Wherever one stands on this issue, it should be acknowledged that the perception of structural significance or lack of same always involves speculation, however erudite such speculation may be. Here are two instructive examples from beyond Jeremiah studies. Whether considering subgroup linkages within the Book of the Twelve or the path of Assyrian military advancement as reflecting the listing of town names in Micah 1, scholars look for chronological ordering, geographical patterns, and catchwords. Where observable elements can be mustered toward a particular theory, scholars will muster them, sometimes with more ingenuity than can plausibly be predicated of the ancient authors. It may be that different factors affected different dimensions of the variations regarding the OAN in JerMT and JerLXX. Many scholars find it significant that in Isaiah and Ezekiel, the OAN come in the middle of those books.

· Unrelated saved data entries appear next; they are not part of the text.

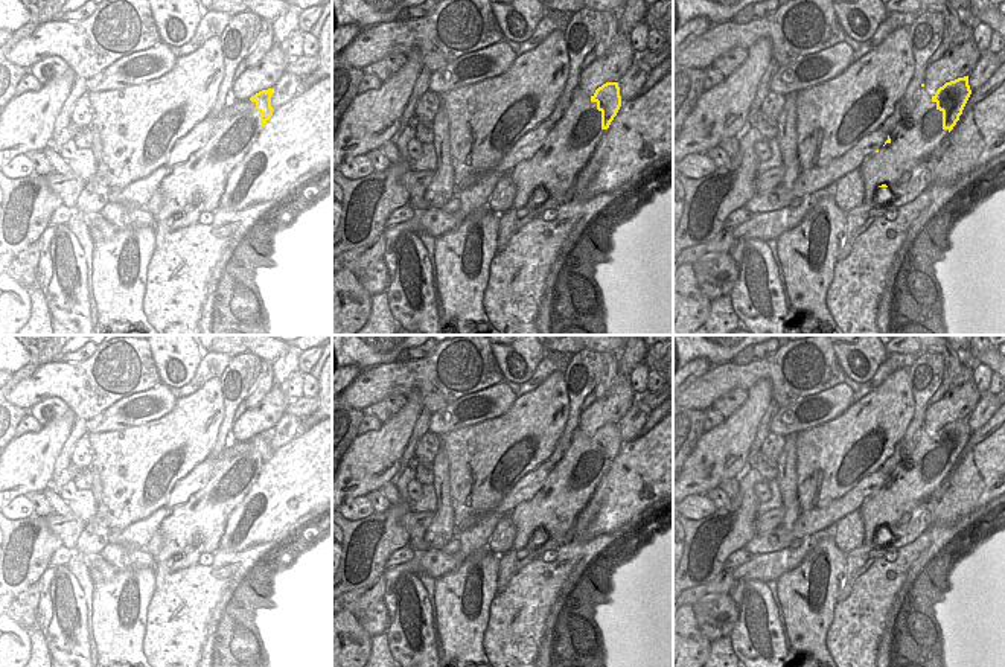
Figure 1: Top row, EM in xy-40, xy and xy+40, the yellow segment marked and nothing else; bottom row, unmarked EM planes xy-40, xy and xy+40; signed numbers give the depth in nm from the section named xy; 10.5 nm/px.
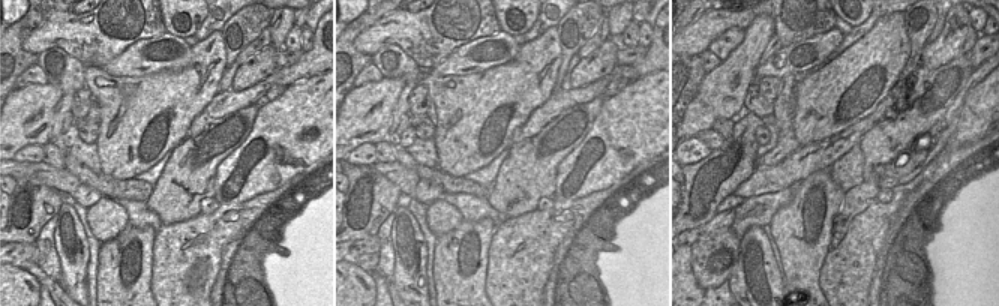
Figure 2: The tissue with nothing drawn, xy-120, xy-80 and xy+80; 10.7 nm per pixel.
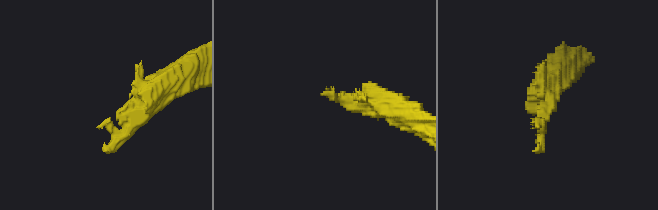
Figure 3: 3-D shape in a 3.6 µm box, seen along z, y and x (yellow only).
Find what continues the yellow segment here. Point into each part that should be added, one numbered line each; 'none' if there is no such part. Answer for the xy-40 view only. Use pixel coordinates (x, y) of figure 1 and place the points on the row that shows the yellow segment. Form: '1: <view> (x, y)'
1: xy-40 (197, 185).

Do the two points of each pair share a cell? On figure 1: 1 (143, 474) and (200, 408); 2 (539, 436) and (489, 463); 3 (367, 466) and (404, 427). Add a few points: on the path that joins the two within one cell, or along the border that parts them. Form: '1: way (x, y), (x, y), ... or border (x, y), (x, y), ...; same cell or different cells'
1: way (159, 457), (191, 425); same cell
2: way (527, 434), (501, 451); same cell
3: way (375, 457), (395, 436); same cell

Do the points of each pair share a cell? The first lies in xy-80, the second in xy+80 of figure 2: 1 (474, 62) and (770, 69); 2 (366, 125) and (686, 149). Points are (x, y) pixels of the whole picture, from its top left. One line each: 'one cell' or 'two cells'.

They argue on the basis of this tiny sample that such an order was expected and may be deemed “classic,” therefore the Jeremiah OAN must have been originally in the middle too. Yet Amos does something innovative in having oracles against foreign nations at the beginning of his book as part of a patterned rhetorical sequence that ultimately snares Judah and Israel. It is possible that JerMT does something innovative as well, and we cannot with certainty mark that innovation as a later development solely on the basis that Isaiah and Ezekiel have OAN in the middle of those books. With many scholars, I strongly suspect that the JerLXX order is earlier, or more precisely, that the JerMT order and placement seem to have been secondarily shaped, but I demur from the level of confidence that some adopt.61

Geoffrey Parke-Taylor avers that the considerable number of late additions to the OAN in Jer 46–49 may be seen as “confirming McKane’s view of a rolling corpus.”62 One might articulate this differently: JerMT scribes may have been interested, late in the text’s formation, to enhance the text by interweaving intra-biblical allusions from Deuteronomy, Isaiah, and other sources. This would not, in fact, confirm a haphazard growth of local additions with no broader horizon of scribal motivation, but instead would suggest a purposeful enrichment of existing oracles’ authority as venerable texts congruent with the older sacred traditions of Israel and Judah. Literary effects might be localized, to be sure, but the amplification of tradition may have been broader-reaching in its purposes and in the scribal ethos that promoted the working out of discrete moments of witness in the Jeremiah traditions.